You can't just do that and get in quality testing time with more than one or two products.

Reviewing things fairly and helpfully is hard and takes time, and especially as AI slop takes over writing (thankfully it looks like this article at least has a byline), I think it's going to be harder and harder to find actual useful human reviews to guide decisions.

1 comments

Come on, these are air quality measuring devices. You set them all up, set their panels next to each other for the duration of the testing, and then you evaluate their performances. It doesn't take much time. You look at them when you take readings at whatever interval to compare accuracy. You glance at them to see readability. It doesn't require a lot of effort.

This is quite different from being tasked with comparing bicycles which would require a lot of effort to give equal time to each one. Unless the journo was a world class rider, I'd be shocked if they rode any one of them for more than 5 minutes.

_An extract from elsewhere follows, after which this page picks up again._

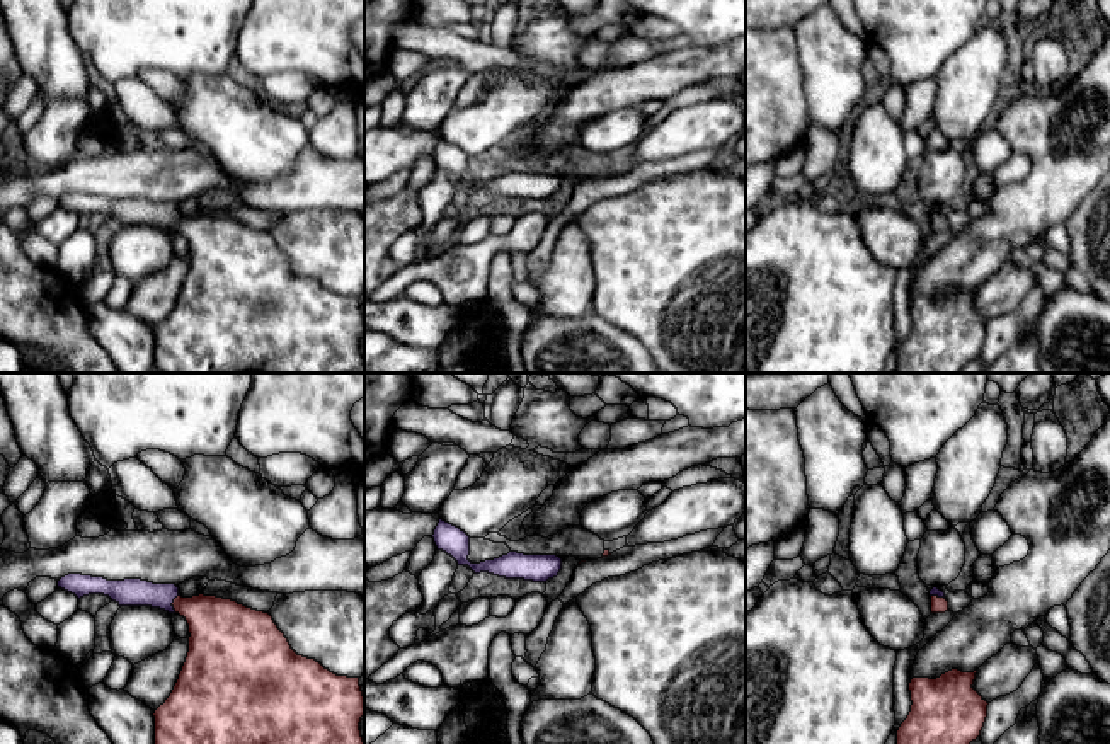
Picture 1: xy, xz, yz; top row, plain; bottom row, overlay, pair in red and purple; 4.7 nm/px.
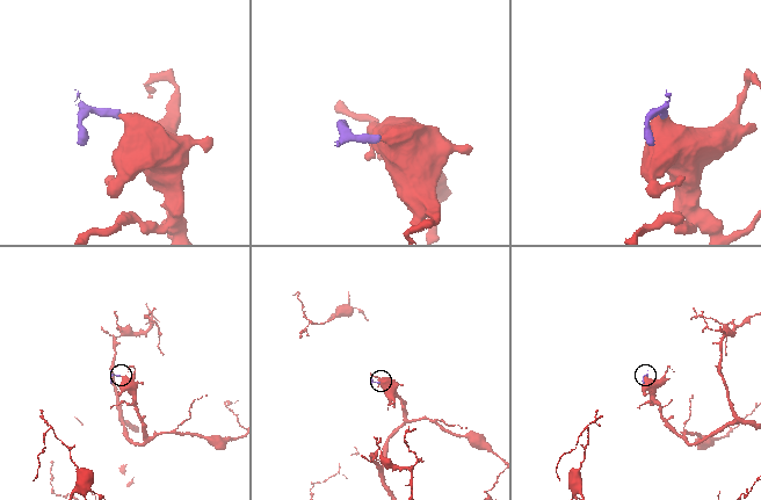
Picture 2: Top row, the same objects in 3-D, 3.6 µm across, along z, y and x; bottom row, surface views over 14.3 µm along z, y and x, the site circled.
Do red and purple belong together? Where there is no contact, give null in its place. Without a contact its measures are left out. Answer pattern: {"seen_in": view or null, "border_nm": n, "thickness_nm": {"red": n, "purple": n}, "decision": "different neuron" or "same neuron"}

Applied inversely to bikes: Come on, these are bikes. You get on the bike, you pedal around, it doesn't take much time.

These devices usually have between 3-8 sensors inside (with wildly varying quality and quality control), run firmware that _usually_ has access to your WiFi or requires an app to run on your phone (security implications), and are meant to exist in your home for years at a time.

Good reviews which consider all those aspects take time and effort, even for simpler devices.

If you are actually in good faith comparing the zero energy collecting of values from a set of monitors to the physical exertion of riding a bicycle as the same thing, then I just cannot have a conversation with someone that is deliberately being that obtuse.
Why do you believe that collecting data, collating it into useful information and making conclusions from that information is "zero energy"? Yes, testing bicycles will require more calories and exertion, but that doesn't mean that testing computers, sensors, or other technological devices is a zero energy effort.